Assigned task:
Keep the pictures out, and restate the listing that follows exactly as written.

Supplied data:
_ _ _ _ _

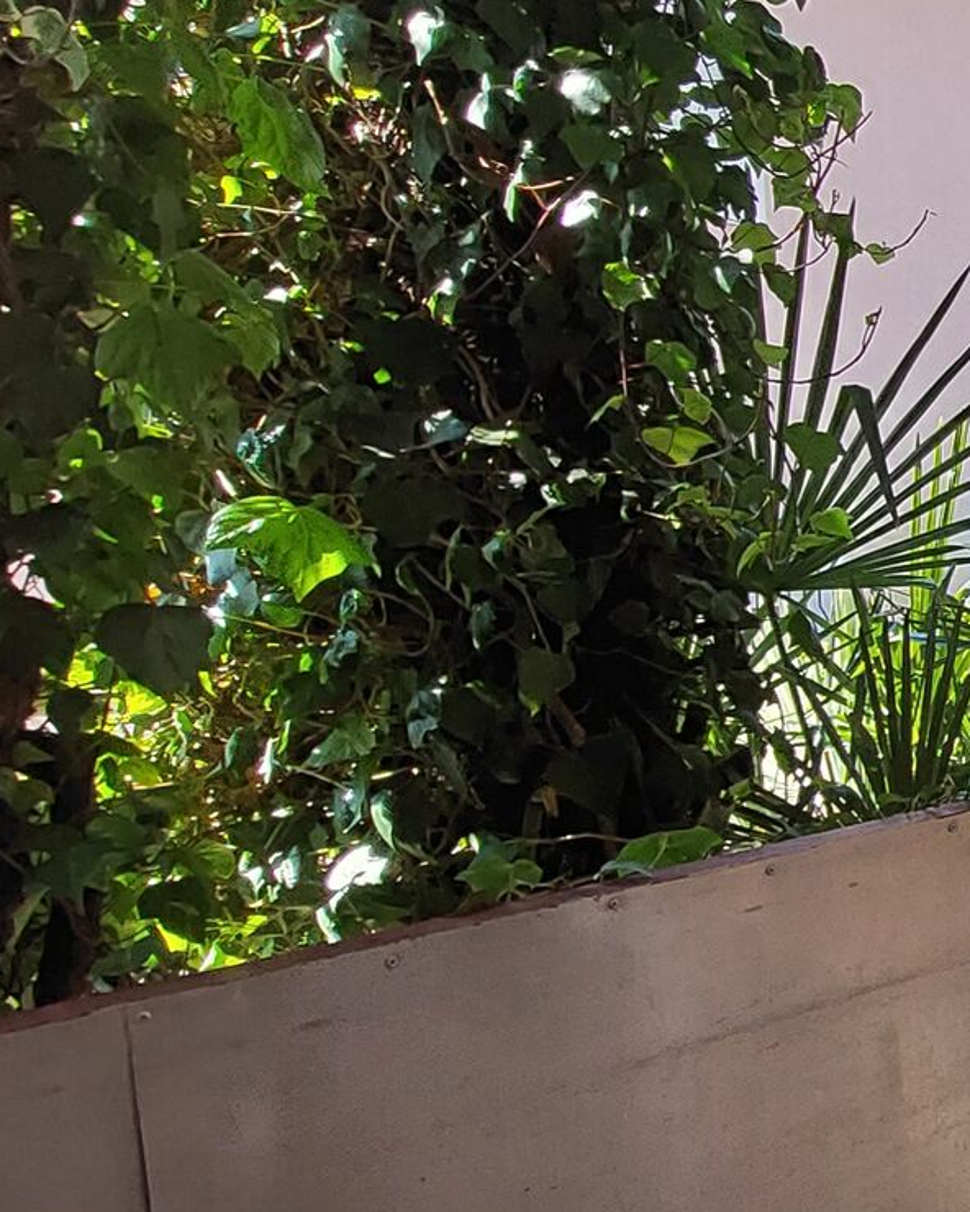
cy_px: 616
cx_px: 1861
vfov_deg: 38.8
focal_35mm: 48
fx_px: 1722
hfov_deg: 19.9
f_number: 2.2
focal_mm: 1.74
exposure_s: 1/267
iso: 50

_ _ _ _ _

Result of the task:
cy_px: 616
cx_px: 1861
vfov_deg: 38.8
focal_35mm: 48
fx_px: 1722
hfov_deg: 19.9
f_number: 2.2
focal_mm: 1.74
exposure_s: 1/267
iso: 50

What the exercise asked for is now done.